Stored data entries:
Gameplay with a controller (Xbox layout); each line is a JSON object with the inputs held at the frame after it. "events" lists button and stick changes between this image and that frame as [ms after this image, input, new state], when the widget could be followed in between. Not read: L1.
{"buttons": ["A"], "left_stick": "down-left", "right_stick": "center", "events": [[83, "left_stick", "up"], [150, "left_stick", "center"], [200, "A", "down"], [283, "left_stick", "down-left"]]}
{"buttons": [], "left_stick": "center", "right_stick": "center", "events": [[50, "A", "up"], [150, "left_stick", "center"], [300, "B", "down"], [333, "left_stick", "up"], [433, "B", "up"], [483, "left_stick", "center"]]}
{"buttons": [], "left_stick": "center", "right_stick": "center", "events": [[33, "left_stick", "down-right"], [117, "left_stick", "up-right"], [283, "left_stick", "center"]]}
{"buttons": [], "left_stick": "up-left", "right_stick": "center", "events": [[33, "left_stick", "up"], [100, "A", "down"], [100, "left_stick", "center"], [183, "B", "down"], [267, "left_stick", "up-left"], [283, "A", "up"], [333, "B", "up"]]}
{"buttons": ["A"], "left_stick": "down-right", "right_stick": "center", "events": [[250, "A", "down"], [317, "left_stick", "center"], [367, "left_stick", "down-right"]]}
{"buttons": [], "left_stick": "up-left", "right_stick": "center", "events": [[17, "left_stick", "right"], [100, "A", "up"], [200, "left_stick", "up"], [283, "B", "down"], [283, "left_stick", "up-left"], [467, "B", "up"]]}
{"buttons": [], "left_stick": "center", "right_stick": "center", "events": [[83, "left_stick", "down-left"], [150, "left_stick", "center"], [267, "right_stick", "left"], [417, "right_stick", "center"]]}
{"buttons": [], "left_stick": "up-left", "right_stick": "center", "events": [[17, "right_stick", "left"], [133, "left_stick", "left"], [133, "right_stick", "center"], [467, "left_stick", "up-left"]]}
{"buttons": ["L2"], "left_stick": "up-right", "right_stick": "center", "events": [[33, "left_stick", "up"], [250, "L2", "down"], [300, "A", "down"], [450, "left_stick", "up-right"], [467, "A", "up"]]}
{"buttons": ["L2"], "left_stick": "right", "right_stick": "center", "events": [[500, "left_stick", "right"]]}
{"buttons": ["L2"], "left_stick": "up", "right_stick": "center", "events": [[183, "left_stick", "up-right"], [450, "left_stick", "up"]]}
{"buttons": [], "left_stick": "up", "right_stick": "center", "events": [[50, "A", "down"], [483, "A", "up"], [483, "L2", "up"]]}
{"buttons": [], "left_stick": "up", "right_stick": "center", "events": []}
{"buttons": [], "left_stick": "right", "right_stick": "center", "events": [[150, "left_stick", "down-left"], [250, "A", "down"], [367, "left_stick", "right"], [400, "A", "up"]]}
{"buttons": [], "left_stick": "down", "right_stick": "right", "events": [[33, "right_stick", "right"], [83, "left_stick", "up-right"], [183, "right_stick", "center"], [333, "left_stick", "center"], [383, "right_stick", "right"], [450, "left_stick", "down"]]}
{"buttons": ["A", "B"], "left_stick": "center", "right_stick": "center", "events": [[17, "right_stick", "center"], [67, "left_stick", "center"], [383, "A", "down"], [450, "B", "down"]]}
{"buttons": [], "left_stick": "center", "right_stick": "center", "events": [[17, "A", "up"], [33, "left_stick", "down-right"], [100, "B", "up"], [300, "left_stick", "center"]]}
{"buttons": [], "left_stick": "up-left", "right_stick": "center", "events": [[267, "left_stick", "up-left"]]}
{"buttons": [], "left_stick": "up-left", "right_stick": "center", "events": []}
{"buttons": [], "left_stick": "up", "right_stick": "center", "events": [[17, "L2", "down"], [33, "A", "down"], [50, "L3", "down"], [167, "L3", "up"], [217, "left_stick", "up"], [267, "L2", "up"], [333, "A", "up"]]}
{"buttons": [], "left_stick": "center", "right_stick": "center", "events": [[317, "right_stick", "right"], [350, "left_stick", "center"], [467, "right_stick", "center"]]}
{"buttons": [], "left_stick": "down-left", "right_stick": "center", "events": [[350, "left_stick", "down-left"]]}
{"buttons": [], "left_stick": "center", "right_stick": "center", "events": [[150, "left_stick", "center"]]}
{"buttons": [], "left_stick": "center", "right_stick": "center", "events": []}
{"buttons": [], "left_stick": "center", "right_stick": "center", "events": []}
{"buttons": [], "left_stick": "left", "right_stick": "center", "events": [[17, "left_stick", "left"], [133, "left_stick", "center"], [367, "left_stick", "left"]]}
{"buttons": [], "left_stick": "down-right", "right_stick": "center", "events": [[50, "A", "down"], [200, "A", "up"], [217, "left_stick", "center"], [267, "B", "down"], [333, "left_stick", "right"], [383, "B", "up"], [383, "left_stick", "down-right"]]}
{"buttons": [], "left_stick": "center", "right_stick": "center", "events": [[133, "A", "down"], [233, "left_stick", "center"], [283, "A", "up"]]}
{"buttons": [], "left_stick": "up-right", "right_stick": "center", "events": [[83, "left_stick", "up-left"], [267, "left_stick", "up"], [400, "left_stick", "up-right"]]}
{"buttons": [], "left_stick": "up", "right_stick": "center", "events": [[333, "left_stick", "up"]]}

Assigned task
The records above need to be output again, verbatim.

Written response
Gameplay with a controller (Xbox layout); each line is a JSON object with the inputs held at the frame after it. "events" lists button and stick changes between this image and that frame as [ms after this image, input, new state], when the widget could be followed in between. Not read: L1.
{"buttons": ["A"], "left_stick": "down-left", "right_stick": "center", "events": [[83, "left_stick", "up"], [150, "left_stick", "center"], [200, "A", "down"], [283, "left_stick", "down-left"]]}
{"buttons": [], "left_stick": "center", "right_stick": "center", "events": [[50, "A", "up"], [150, "left_stick", "center"], [300, "B", "down"], [333, "left_stick", "up"], [433, "B", "up"], [483, "left_stick", "center"]]}
{"buttons": [], "left_stick": "center", "right_stick": "center", "events": [[33, "left_stick", "down-right"], [117, "left_stick", "up-right"], [283, "left_stick", "center"]]}
{"buttons": [], "left_stick": "up-left", "right_stick": "center", "events": [[33, "left_stick", "up"], [100, "A", "down"], [100, "left_stick", "center"], [183, "B", "down"], [267, "left_stick", "up-left"], [283, "A", "up"], [333, "B", "up"]]}
{"buttons": ["A"], "left_stick": "down-right", "right_stick": "center", "events": [[250, "A", "down"], [317, "left_stick", "center"], [367, "left_stick", "down-right"]]}
{"buttons": [], "left_stick": "up-left", "right_stick": "center", "events": [[17, "left_stick", "right"], [100, "A", "up"], [200, "left_stick", "up"], [283, "B", "down"], [283, "left_stick", "up-left"], [467, "B", "up"]]}
{"buttons": [], "left_stick": "center", "right_stick": "center", "events": [[83, "left_stick", "down-left"], [150, "left_stick", "center"], [267, "right_stick", "left"], [417, "right_stick", "center"]]}
{"buttons": [], "left_stick": "up-left", "right_stick": "center", "events": [[17, "right_stick", "left"], [133, "left_stick", "left"], [133, "right_stick", "center"], [467, "left_stick", "up-left"]]}
{"buttons": ["L2"], "left_stick": "up-right", "right_stick": "center", "events": [[33, "left_stick", "up"], [250, "L2", "down"], [300, "A", "down"], [450, "left_stick", "up-right"], [467, "A", "up"]]}
{"buttons": ["L2"], "left_stick": "right", "right_stick": "center", "events": [[500, "left_stick", "right"]]}
{"buttons": ["L2"], "left_stick": "up", "right_stick": "center", "events": [[183, "left_stick", "up-right"], [450, "left_stick", "up"]]}
{"buttons": [], "left_stick": "up", "right_stick": "center", "events": [[50, "A", "down"], [483, "A", "up"], [483, "L2", "up"]]}
{"buttons": [], "left_stick": "up", "right_stick": "center", "events": []}
{"buttons": [], "left_stick": "right", "right_stick": "center", "events": [[150, "left_stick", "down-left"], [250, "A", "down"], [367, "left_stick", "right"], [400, "A", "up"]]}
{"buttons": [], "left_stick": "down", "right_stick": "right", "events": [[33, "right_stick", "right"], [83, "left_stick", "up-right"], [183, "right_stick", "center"], [333, "left_stick", "center"], [383, "right_stick", "right"], [450, "left_stick", "down"]]}
{"buttons": ["A", "B"], "left_stick": "center", "right_stick": "center", "events": [[17, "right_stick", "center"], [67, "left_stick", "center"], [383, "A", "down"], [450, "B", "down"]]}
{"buttons": [], "left_stick": "center", "right_stick": "center", "events": [[17, "A", "up"], [33, "left_stick", "down-right"], [100, "B", "up"], [300, "left_stick", "center"]]}
{"buttons": [], "left_stick": "up-left", "right_stick": "center", "events": [[267, "left_stick", "up-left"]]}
{"buttons": [], "left_stick": "up-left", "right_stick": "center", "events": []}
{"buttons": [], "left_stick": "up", "right_stick": "center", "events": [[17, "L2", "down"], [33, "A", "down"], [50, "L3", "down"], [167, "L3", "up"], [217, "left_stick", "up"], [267, "L2", "up"], [333, "A", "up"]]}
{"buttons": [], "left_stick": "center", "right_stick": "center", "events": [[317, "right_stick", "right"], [350, "left_stick", "center"], [467, "right_stick", "center"]]}
{"buttons": [], "left_stick": "down-left", "right_stick": "center", "events": [[350, "left_stick", "down-left"]]}
{"buttons": [], "left_stick": "center", "right_stick": "center", "events": [[150, "left_stick", "center"]]}
{"buttons": [], "left_stick": "center", "right_stick": "center", "events": []}
{"buttons": [], "left_stick": "center", "right_stick": "center", "events": []}
{"buttons": [], "left_stick": "left", "right_stick": "center", "events": [[17, "left_stick", "left"], [133, "left_stick", "center"], [367, "left_stick", "left"]]}
{"buttons": [], "left_stick": "down-right", "right_stick": "center", "events": [[50, "A", "down"], [200, "A", "up"], [217, "left_stick", "center"], [267, "B", "down"], [333, "left_stick", "right"], [383, "B", "up"], [383, "left_stick", "down-right"]]}
{"buttons": [], "left_stick": "center", "right_stick": "center", "events": [[133, "A", "down"], [233, "left_stick", "center"], [283, "A", "up"]]}
{"buttons": [], "left_stick": "up-right", "right_stick": "center", "events": [[83, "left_stick", "up-left"], [267, "left_stick", "up"], [400, "left_stick", "up-right"]]}
{"buttons": [], "left_stick": "up", "right_stick": "center", "events": [[333, "left_stick", "up"]]}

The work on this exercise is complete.